The physicochemical properties of the ferucarbotran protamine complex are interesting, as particles of different sizes, surface charges and relaxivities can be created by simply varying the concentration of protamine. The MSCs we labeled were responsive to labeling with ferucarbotran and protamine at a concentration at 5 μg/ml. However, other cell lines may not be and may be more responsive to a larger or smaller particle size. While we found it difficult to create stable ferucarbotran protamine complexes with a larger hydrodynamic diameter than approximately 1,100 nm (corresponding to a protamine concentration of 10 μg/ml), the spectrum of hydrodynamic diameters from approximately 100 to 1,100 nm was easily controlled with different protamine concentrations. This may prove beneficial for cell labeling.

Protamine has been used clinically for over 30 years as an antidote for heparin anticoagulation and for slow-release formulations of insulin. One well-known complication is allergoid reactions up to anaphylactic shock [36]. The incidence is fairly low for patients using NPH insulin (0.13%) [37], but might increase with preconditioning to protamine, such as in a patient undergoing cardiovascular surgery after years of NPH insulin use [36]. If this becomes a problem for our application, low molecular weight protamine fragments — protamine that is enzymatically digested into smaller proteins — may be a solution, as these fragments seem to display lower immunogenicity while retaining most of the beneficial properties of protamine [38]. However, given protamine’s long safety record and seeing that concerns of anaphylaxis may not even be applicable in our setting as protamine is located inside the cell and is invisible to the patient’s immune system, we believe protamine is safe for use in enhancing contrast agent uptake.
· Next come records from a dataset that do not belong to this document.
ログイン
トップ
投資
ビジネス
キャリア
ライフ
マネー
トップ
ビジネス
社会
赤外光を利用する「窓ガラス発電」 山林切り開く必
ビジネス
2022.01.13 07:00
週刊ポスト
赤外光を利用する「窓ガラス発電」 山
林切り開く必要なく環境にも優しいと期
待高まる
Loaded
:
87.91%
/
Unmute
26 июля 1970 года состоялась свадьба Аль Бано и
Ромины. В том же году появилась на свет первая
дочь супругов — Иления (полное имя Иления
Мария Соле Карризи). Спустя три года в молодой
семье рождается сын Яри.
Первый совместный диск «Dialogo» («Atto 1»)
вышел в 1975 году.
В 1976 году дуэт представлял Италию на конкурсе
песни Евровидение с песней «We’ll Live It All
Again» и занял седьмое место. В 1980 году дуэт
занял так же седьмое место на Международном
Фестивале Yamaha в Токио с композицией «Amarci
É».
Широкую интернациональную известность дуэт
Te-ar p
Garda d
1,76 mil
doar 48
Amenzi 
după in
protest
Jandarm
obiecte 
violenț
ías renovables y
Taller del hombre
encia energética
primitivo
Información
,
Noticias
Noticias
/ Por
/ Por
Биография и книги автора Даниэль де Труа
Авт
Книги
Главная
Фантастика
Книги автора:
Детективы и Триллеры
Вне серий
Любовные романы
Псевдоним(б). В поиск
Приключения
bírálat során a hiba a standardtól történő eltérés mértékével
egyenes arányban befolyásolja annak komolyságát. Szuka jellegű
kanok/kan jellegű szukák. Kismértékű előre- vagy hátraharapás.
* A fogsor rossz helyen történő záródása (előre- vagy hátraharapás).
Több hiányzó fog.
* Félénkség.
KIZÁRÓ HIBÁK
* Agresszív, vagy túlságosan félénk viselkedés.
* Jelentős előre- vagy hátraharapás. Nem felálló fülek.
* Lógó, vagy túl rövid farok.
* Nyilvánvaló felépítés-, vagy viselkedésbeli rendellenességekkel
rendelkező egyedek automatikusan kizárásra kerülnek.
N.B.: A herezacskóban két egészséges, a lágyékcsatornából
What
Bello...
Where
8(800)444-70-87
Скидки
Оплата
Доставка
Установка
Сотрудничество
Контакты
Cell labeling can be achieved through a number of means. Cells can be labeled using simple incubation with contrast agent alone, an uptake-enhancing agent can be added, or other means such as electroporation can be utilized. Simple incubation has been used extensively for cell labeling with adequate results for some cell types [18]. In our case, after 24 h of incubation, we noticed contrast agent uptake that resulted in detection on qualitative imaging; however, even better results were obtained with much lower incubation times when protamine was added. Other transfection agents such as lipofectin or poly-L-lysine (PLL) can be used to expedite labeling with great success [39, 40]. However, unlike protamine, most uptake-enhancing agents are not approved by health authorities and as such will have limited usefulness for cell tracking applications in humans. Other techniques such as electroporation circumvent this problem by avoiding uptake-enhancing agents altogether [41, 42]. This method can offer almost instant labeling, but results in significantly lower cell viability after the labeling process. A method utilizing protamine with near-instant labeling but without deleterious effects on viability is preferred.

We acknowledge various limitations of our study. In particular, although such a technique is promising for in vivo cell tracking purposes, results must be validated in further preclinical testing. We realize that our enhanced labeling method relies on fetal calf serum (FCS) in order to stabilize the complexes and to culture the MSCs. FCS is not approved for human use, and as such, the tolerance and clinical applicability are unknown. Also, potential detrimental effects on long-term cell survival or differentiation capacity should be assessed.

In conclusion, we have shown that the addition of protamine greatly improves cellular labeling of MSCs with ferucarbotran. Given the high sensitivity of iron oxide-based contrast agents and the straightforward labeling method with the health authority-approved protamine, future use of this technique to label stem cells destined for cellular and molecular imaging is promising.